A finales de los años sesenta, conviven autores “mayoritarios” como Antonio Gala
(Los verdes campos del Edén, Anillos para una dama) y autores que siguen a los
autores experimentales del extranjero (Brecht, Ionesco, Beckett), con obras que
sustituyen el realismo por el simbolismo y la parábola y que asimilan diversos
recursos extraverbales inspirados en la pantomima y el circo. Destacan Fernando
Arrabal (Pic Nic, El jardín de las delicias…) y Francisco Nieva (La señora Tártara).
No debemos olvidar, para terminar esta década, los grupos de teatro independiente
surgidos en los últimos años de vida de Franco: Tábano (Madrid), La Cuadra
(Andalucía), Els Joglars o Els Comediants (Cataluña), supieron sintetizar lo
experimental y lo popular, sin renunciar a un amplio sector de público,
preocupándose de la crítica y de lo lúdico, representando en salas convencionales y
en pabellones deportivos, fábricas, calles y plazas (por la puerta que abrieron
entraron, ya en los ochenta, otras como La Cubana, La Fura dels Baus o DagollDagom). Fueron el empujón que, junto a la democracia y la recuperación de la
libertad llevó al teatro a nuevos horizontes en los ochenta. Así, además de la
recuperación de autores y obras prohibidos hasta entonces (Valle-Inclán, Lorca,
Alberti), suben a las tablas dramaturgos procedentes del teatro independiente y
universitario con los títulos más representativos del período: Sanchís Sinisterra (¡Ay,
Carmela!), José Luis Alonso de Santos (La estanquera de Vallecas, Bajarse al moro)
o, procedente del cine, Fernando Fernán-Gómez (Las bicicletas son para el verano).

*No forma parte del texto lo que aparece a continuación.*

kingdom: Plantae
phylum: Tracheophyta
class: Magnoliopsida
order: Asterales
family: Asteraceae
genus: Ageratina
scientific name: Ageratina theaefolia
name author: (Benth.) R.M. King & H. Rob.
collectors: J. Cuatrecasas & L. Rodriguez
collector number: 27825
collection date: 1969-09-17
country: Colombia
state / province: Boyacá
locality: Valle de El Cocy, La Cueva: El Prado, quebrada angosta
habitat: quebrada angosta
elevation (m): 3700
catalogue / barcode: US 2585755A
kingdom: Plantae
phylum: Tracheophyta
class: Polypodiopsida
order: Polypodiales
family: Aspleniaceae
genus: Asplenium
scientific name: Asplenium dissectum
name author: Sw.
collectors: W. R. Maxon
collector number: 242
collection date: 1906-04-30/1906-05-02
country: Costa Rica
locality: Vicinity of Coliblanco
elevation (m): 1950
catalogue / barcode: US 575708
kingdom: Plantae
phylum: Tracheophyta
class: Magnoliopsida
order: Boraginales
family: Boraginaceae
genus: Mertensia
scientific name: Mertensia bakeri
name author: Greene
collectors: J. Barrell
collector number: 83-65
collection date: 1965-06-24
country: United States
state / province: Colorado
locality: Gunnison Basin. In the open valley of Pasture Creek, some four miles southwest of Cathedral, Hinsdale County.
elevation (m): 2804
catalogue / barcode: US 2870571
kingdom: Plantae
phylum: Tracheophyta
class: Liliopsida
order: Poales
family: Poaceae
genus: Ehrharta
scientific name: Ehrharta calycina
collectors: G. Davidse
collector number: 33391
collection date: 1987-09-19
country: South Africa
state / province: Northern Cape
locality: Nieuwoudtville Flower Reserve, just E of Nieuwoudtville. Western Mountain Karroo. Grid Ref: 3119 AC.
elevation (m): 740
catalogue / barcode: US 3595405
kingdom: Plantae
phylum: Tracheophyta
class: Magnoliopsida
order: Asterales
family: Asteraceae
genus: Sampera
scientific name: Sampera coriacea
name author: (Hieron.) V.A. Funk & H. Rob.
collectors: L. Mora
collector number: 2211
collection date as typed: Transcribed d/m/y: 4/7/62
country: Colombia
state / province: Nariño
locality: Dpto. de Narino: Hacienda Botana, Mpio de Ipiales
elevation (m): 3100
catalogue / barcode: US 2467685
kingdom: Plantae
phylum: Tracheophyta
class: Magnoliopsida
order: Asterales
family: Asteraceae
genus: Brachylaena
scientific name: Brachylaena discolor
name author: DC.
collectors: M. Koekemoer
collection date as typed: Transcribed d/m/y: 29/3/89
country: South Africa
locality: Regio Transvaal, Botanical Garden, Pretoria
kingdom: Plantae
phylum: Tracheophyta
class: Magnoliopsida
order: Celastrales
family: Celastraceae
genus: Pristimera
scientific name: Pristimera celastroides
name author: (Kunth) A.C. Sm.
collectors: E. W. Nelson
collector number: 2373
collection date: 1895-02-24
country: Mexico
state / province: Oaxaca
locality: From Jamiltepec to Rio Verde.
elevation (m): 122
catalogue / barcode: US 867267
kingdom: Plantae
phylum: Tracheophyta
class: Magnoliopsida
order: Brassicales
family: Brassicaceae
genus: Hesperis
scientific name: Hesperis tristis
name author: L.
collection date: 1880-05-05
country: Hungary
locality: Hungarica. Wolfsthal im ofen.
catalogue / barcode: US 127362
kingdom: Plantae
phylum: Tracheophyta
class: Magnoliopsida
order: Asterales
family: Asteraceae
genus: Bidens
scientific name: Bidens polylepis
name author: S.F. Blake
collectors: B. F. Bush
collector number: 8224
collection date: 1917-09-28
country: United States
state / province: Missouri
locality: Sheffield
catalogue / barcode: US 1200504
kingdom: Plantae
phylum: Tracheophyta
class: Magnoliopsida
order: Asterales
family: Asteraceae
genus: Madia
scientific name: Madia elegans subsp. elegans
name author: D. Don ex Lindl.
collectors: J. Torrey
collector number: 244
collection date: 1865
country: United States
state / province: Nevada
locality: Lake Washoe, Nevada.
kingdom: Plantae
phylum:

Autores que vuelven al realismo y a formas tradicionales para tratar los problemas de
la sociedad contemporánea (violencia, paro, droga, marginación social). A ellos hay
que añadir a los jóvenes dramaturgos que, sin las vivencias del franquismo, se han
centrado, desde la década de los noventa hasta hoy, en reivindicar la palabra y la
innovación dramática: Jordi Galcerán (El método Grönholm), Sergi Belbel (Después
de la lluvia), Paloma Pedrero (La isla amarilla) o Antonio Álamo (Caos y la trilogía
formada por Los borrachos, Los enfermos y Yo Satán.).
Se habla mucho de la eterna crisis del teatro español; quizá por eso, desde
mediados de los años noventa, compañías como La Abadía o Animalario se han
preocupado también de captar y educar al público a través de conferencias, talleres,
etc. (en la misma línea que salas como La cuarta pared). Añadamos la aparición de
pequeñas compañías que ofrecen “microteatro por dinero” en espacios reducidos y
poco convencionales y el auge en los últimos años del musical, y podemos decir que,
si la salud del teatro español es mala, al menos es de hierro.